SELECTED EXTRACT -

Using the modified DEM at the bottom of Ebinur lake, the lake area corresponding to elevation of 187–196 m was reconstructed with every 1-m rise in the water level (
Figure 8).
By obtaining the changes in lake water volume at different water surface elevations, the lake water volume-water level and lake water area-water volume models were constructed. The fitting models are shown in
Figure 9, and the model results are shown in
Table 6.
Figure 9 shows that the fitting results of the simulation and calculated values of the lake water volume-water level model were satisfactory. The fitting resulted in an R
2 greater than 0.98, indicating that the lake water volume can be calculated more accurately by obtaining the lake area to quickly determine water level changes.
Using the method described in
Section 3.4, the relationship between the river inflow and the area of the lake was established, and the changes in lake area and water volume were simulated using only river inflow. The results are shown in
Figure 10 and Equation (13).
Consequently, the model R2 of the relationship between river inflow and lake area reached 0.75, and the RMSE was 78.38 km2. Thus, the model fitting result was considered acceptable. Using this model, we can quickly and simply predict the area of the lake by obtaining the river inflow.
Therefore, the surface area of Ebinur Lake in the wet season (May) and the dry season (October) from 2000 to 2019 was extracted by analyzing Landsat series images. Combined with the model in formula 11~13, the lake water levels (
H) in different periods were estimated (
Figure 11). The lake area could not be obtained owing to the influence of clouds and fog during the dry season from 2000 to 2001; thus, no water level data were obtained.
The lake level showed a significant downward trend from 2000 to 2010 and rose significantly from 2016 to 2019. The water level was typically higher in the wet season than in the dry season. However, in 2016 the water surface area in the dry season (593.86 km2) was larger than that in the wet season (566 km2) owing to the influence of annual rainfall. Consequently, the water level in the dry season was also higher. In the past 20 years, the water level has shown a downward trend.

[Collected data]
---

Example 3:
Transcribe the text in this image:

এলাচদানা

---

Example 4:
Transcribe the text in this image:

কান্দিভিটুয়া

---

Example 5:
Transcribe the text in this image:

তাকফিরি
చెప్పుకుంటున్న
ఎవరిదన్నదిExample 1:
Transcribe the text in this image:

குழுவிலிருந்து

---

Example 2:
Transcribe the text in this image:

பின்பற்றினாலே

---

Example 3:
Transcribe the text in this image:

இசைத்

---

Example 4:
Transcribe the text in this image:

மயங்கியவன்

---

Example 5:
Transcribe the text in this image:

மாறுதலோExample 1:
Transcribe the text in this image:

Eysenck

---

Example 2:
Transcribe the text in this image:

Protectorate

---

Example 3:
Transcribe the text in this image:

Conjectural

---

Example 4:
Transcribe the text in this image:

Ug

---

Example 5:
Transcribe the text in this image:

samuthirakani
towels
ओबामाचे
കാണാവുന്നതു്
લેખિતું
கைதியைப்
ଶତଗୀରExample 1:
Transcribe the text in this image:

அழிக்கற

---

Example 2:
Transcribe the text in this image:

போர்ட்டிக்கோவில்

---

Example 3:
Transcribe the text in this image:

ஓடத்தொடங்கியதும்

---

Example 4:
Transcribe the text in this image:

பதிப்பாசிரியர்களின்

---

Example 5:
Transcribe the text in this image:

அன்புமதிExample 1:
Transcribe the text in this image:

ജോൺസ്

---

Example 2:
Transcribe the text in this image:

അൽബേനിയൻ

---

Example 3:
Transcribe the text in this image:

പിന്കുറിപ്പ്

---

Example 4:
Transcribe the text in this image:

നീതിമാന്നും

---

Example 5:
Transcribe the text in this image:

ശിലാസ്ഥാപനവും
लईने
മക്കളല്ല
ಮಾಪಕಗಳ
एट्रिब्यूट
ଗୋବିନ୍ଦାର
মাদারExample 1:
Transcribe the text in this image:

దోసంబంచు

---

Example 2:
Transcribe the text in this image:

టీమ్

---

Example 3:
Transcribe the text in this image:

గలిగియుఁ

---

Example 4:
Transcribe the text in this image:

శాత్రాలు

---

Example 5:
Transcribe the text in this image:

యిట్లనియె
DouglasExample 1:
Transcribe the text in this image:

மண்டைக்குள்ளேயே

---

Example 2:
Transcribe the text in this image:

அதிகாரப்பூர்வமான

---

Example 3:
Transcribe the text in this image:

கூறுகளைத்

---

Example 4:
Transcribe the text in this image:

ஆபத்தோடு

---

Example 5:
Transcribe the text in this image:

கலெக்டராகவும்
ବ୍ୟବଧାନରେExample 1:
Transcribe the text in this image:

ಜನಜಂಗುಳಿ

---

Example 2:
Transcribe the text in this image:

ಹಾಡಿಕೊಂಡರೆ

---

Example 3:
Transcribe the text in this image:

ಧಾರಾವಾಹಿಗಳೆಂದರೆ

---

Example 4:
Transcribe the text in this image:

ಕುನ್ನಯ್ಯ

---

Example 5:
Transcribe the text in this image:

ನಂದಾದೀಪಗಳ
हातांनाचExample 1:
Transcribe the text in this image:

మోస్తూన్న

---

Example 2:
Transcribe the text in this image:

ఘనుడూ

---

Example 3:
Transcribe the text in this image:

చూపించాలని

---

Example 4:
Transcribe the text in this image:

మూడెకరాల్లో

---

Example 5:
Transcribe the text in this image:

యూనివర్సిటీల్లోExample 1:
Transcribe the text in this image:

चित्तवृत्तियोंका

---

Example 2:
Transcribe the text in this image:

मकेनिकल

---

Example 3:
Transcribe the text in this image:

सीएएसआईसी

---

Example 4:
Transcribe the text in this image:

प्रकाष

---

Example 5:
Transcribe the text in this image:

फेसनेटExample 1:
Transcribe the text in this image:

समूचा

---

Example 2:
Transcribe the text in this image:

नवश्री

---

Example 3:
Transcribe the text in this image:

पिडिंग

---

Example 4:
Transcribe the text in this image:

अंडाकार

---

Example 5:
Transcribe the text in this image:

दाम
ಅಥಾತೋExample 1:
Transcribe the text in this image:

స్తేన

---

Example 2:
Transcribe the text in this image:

ACTIONS TO TAKE -
**1)** In the Ebinur Lake passage, what RMSE did the model relating river inflow to lake area reach?
**2)** Retype the Ebinur Lake passage from "Using the modified" up to and including "water level changes.".
**3)** Write what comes next in the Ebinur Lake passage, continuing after its final sentence.
You will not need the records for any of this work.

RESPONSES TO THE TASKS -
**1)** 78.38 km2

**2)**
Using the modified DEM at the bottom of Ebinur lake, the lake area corresponding to elevation of 187–196 m was reconstructed with every 1-m rise in the water level (
Figure 8).
By obtaining the changes in lake water volume at different water surface elevations, the lake water volume-water level and lake water area-water volume models were constructed. The fitting models are shown in
Figure 9, and the model results are shown in
Table 6.
Figure 9 shows that the fitting results of the simulation and calculated values of the lake water volume-water level model were satisfactory. The fitting resulted in an R
2 greater than 0.98, indicating that the lake water volume can be calculated more accurately by obtaining the lake area to quickly determine water level changes.

**3)**
6. Conclusions
Owing to improvements in hydrological parameters and variable precision requirements, the data obtained by conventional remote sensing methods do not meet the hydrological calculation of the Ebinur Lake ungauged basin in Xinjiang. Thus, the use of effective methods to simulate and monitor surface water resources is required. This study proposes a remote sensing river flow estimation method to calculate river flow based on multi-source remote sensing images, effectively reduces the parameters required for lake water volume simulation, and provides a reference for the simulation of water volume in terminal lakes with scarce data. The results showed that:
(1) The effective combination of high-altitude remote sensing and low-altitude drone technology established a flow estimation method suitable for small- and medium-sized rivers.
(2) The lake water volume and water level prediction simulation was quickly conducted by obtaining the lake surface precipitation and the river inflow discharge, which significantly reduced the input parameters required for conventional lake water volume simulation.
Overall, this study combined low- and high-altitude remote sensing data to provide new prospects for the rapid assessment of river flow. This method effectively promoted the simulation of lake water resources in the Ebinur Lake ungauged basin and provided an important reference for water resource monitoring in the basin.